## [Problem description]
Rewrite everything from the line containing "## Ejemplo de uso" down to the line containing "A simulated command line banking application" in the material below, putting "terminal" in place of "command line" and changing nothing else.

Saved entries
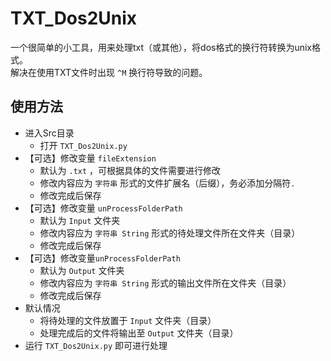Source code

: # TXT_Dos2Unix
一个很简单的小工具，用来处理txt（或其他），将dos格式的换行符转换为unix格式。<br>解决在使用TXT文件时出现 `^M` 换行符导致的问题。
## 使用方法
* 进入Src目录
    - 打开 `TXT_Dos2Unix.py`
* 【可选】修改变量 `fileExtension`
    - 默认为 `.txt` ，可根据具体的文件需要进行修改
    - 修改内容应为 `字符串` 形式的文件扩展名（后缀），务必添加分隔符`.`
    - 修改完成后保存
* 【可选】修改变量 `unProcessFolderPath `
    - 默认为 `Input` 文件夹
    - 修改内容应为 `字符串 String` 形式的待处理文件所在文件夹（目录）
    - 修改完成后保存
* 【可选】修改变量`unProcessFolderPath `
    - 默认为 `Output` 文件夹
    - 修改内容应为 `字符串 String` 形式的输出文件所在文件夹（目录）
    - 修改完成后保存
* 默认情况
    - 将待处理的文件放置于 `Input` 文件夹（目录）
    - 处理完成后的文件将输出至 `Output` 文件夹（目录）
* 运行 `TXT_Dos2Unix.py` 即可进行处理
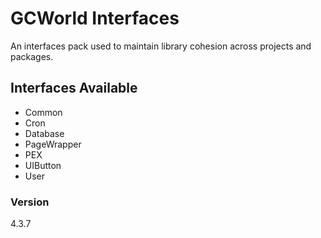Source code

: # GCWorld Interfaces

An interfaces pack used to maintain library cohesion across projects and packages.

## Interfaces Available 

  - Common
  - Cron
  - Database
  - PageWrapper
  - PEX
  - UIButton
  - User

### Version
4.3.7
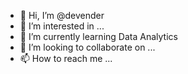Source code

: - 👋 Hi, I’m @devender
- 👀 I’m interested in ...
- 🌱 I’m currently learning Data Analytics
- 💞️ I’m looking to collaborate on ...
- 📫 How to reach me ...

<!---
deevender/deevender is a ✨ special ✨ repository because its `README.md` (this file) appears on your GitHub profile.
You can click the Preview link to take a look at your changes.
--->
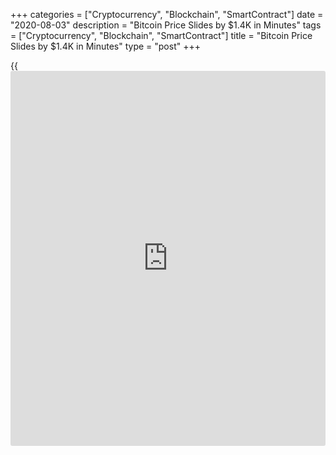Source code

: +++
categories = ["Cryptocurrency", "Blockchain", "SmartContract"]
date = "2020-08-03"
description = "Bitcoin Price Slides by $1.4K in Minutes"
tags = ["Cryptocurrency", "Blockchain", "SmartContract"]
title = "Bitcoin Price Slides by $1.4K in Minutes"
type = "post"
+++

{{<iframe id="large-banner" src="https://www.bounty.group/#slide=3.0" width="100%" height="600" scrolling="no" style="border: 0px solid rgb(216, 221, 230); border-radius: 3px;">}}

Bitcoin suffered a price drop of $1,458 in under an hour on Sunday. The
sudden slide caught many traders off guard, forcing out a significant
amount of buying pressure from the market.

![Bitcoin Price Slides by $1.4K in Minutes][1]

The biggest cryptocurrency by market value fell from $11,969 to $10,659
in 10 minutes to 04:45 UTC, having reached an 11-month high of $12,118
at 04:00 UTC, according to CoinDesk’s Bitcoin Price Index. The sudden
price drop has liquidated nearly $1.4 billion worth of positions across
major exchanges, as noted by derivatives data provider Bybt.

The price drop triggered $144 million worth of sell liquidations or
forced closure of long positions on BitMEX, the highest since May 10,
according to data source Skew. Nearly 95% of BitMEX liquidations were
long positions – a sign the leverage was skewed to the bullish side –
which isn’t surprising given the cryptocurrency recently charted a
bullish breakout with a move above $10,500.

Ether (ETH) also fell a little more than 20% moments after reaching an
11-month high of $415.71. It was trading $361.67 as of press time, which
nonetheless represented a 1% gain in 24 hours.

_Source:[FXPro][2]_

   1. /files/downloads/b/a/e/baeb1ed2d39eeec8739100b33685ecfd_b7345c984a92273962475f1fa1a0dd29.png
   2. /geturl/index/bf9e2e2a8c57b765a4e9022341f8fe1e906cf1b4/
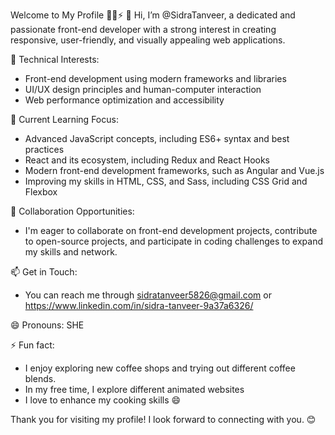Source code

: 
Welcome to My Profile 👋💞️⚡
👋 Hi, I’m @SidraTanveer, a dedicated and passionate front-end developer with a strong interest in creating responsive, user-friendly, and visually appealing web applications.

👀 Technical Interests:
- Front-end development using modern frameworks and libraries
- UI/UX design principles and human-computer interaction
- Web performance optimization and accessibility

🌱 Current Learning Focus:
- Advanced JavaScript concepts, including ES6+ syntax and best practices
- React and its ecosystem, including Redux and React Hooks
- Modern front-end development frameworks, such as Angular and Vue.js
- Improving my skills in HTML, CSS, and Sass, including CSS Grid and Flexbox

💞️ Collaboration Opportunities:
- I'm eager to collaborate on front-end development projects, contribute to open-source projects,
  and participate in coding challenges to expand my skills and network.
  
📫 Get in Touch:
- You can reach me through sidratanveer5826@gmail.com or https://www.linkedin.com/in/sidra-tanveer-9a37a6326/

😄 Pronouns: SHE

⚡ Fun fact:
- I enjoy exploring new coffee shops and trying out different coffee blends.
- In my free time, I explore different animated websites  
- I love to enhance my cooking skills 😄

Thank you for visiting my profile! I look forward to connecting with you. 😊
---
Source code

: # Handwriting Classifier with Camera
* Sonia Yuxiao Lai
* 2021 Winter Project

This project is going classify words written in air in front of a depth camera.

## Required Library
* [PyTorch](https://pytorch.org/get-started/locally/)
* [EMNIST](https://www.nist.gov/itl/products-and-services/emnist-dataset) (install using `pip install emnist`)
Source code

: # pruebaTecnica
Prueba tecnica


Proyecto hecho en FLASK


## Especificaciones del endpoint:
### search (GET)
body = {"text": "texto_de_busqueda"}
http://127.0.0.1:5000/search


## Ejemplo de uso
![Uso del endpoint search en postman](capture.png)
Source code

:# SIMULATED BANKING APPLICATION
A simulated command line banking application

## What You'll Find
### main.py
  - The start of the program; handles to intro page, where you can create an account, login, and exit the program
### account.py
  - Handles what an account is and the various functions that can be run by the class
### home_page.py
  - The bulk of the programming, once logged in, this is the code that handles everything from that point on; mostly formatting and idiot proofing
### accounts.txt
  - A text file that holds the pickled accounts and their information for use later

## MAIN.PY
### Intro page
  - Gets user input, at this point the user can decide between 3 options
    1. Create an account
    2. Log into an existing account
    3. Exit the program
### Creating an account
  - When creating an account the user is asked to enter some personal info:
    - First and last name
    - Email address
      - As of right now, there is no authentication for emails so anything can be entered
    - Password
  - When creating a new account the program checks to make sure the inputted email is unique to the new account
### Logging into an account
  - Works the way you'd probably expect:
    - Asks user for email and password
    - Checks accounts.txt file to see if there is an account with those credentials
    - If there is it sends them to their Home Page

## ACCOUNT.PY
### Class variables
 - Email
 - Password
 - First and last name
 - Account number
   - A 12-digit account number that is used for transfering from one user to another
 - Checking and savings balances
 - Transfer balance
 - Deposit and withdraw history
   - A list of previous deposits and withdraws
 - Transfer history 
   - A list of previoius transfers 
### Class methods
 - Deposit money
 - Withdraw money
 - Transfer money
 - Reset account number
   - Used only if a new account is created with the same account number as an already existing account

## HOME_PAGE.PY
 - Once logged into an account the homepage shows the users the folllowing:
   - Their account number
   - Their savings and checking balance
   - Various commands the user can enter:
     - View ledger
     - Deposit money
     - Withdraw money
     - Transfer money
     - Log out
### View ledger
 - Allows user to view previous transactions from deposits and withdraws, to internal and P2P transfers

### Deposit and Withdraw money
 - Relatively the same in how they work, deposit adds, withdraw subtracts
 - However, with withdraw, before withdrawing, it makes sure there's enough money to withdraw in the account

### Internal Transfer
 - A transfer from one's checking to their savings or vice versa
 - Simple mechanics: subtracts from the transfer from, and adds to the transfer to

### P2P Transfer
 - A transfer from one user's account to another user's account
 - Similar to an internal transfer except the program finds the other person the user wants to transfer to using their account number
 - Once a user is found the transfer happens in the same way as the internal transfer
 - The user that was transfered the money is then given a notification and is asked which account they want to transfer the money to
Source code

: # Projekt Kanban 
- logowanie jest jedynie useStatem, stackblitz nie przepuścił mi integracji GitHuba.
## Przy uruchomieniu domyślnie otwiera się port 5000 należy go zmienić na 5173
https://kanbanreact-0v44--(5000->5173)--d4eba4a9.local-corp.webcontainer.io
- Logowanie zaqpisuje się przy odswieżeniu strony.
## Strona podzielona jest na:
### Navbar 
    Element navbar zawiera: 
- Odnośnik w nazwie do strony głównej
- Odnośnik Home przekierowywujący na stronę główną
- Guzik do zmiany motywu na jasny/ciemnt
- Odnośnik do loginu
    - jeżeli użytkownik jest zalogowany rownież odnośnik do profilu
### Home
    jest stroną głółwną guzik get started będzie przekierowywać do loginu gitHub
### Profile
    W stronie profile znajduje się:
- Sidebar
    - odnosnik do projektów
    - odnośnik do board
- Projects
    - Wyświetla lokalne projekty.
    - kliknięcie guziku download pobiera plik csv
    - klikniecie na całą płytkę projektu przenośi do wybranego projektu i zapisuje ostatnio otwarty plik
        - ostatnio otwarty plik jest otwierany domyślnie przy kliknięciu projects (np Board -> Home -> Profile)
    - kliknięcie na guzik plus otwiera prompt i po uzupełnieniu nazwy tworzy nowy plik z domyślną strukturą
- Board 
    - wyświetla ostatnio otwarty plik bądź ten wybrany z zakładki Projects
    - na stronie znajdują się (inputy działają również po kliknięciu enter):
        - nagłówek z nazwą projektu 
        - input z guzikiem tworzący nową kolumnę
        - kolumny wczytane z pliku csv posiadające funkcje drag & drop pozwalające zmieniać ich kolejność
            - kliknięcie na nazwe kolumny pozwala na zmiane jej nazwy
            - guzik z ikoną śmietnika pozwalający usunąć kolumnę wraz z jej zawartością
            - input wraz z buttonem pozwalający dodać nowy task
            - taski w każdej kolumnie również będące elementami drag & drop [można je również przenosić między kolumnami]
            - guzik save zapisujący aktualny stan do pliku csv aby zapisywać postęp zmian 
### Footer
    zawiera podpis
...
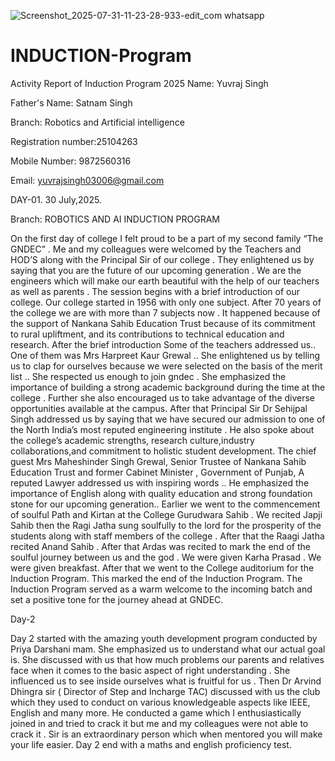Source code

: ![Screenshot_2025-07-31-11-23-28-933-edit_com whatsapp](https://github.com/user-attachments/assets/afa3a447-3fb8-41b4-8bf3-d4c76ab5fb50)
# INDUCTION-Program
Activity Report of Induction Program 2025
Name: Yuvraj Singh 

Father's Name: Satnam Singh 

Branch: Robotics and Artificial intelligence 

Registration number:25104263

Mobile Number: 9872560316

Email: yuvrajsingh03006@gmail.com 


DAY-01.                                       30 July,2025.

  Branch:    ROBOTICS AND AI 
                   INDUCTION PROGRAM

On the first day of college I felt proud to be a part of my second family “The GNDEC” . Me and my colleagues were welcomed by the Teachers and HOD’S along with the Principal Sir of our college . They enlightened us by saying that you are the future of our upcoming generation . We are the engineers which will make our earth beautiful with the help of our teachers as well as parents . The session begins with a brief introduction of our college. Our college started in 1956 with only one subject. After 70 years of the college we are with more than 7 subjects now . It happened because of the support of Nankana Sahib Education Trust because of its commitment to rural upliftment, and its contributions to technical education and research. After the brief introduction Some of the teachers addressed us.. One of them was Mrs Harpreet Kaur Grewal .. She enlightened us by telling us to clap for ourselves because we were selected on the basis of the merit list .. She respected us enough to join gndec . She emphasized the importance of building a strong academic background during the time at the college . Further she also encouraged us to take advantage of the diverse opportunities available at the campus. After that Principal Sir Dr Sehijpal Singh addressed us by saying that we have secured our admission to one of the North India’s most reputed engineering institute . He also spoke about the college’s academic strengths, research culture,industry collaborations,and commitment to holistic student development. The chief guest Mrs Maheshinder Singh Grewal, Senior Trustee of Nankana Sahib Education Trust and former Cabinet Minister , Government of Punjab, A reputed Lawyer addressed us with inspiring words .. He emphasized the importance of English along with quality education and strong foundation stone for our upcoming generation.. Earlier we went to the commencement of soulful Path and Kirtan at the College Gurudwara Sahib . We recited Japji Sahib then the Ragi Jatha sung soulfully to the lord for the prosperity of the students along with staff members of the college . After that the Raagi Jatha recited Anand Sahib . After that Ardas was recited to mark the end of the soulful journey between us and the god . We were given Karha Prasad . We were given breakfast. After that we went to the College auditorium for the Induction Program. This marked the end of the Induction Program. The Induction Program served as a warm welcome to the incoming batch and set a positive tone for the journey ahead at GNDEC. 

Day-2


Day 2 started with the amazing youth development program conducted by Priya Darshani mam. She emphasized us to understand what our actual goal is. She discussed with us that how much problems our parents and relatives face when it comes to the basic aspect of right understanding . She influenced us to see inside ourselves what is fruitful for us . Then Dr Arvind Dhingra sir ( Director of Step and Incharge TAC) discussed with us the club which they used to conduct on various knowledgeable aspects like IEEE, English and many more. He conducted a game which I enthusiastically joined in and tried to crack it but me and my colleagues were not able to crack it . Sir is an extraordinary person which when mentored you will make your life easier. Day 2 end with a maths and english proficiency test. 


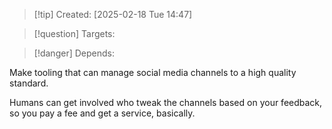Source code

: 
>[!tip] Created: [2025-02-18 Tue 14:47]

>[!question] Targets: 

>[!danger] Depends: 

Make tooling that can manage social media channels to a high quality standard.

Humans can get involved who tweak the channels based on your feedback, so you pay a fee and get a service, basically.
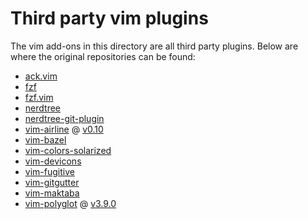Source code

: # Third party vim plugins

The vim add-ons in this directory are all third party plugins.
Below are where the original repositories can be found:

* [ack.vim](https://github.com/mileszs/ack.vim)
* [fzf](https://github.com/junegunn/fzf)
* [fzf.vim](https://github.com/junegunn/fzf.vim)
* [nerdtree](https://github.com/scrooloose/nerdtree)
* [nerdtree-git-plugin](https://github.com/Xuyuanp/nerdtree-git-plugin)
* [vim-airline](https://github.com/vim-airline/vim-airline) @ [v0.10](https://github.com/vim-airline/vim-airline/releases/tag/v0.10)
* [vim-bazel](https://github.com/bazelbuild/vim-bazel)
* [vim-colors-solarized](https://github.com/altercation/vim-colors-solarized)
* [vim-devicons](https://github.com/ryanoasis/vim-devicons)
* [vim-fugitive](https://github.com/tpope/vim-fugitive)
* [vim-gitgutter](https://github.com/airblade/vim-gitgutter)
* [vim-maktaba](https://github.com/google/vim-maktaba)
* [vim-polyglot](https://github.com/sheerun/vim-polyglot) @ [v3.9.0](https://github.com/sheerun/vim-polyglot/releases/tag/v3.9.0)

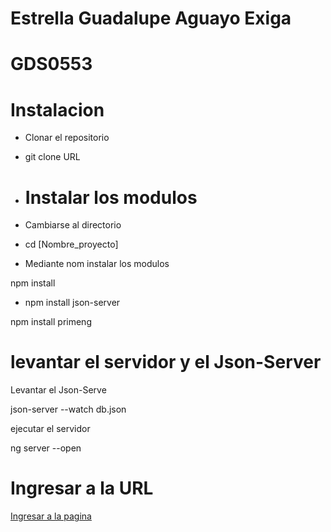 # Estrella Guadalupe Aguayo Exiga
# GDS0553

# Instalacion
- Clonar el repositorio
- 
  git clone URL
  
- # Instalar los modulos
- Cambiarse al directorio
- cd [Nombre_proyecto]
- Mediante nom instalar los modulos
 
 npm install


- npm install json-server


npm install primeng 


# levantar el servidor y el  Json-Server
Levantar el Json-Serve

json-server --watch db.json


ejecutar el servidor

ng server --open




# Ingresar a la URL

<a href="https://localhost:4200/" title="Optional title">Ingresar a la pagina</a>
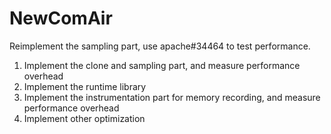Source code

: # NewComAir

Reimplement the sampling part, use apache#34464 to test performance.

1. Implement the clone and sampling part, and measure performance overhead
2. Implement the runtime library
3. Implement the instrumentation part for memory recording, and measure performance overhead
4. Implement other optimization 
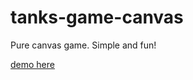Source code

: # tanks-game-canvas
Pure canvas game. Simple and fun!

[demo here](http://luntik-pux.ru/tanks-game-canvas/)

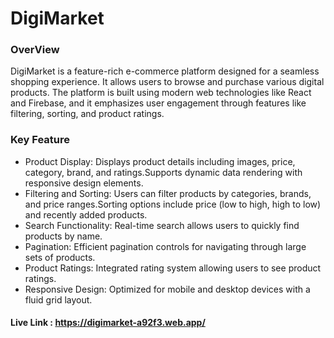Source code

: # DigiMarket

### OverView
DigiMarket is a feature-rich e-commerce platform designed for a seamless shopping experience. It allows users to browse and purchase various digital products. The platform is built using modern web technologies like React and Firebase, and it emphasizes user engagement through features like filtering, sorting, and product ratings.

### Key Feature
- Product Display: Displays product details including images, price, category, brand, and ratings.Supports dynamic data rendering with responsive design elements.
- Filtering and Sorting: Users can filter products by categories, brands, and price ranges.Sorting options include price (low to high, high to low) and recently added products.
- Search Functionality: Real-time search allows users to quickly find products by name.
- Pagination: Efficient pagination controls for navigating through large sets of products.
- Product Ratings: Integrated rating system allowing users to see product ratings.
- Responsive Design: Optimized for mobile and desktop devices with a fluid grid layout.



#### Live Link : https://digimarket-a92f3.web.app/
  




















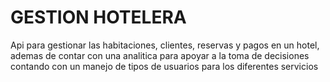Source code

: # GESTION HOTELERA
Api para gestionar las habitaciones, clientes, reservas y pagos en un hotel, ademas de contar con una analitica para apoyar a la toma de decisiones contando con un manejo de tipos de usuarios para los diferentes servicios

## [Solution for this exercise]
## Ejemplo de uso
![Uso del endpoint search en postman](capture.png)
Source code

:# SIMULATED BANKING APPLICATION
A simulated terminal banking application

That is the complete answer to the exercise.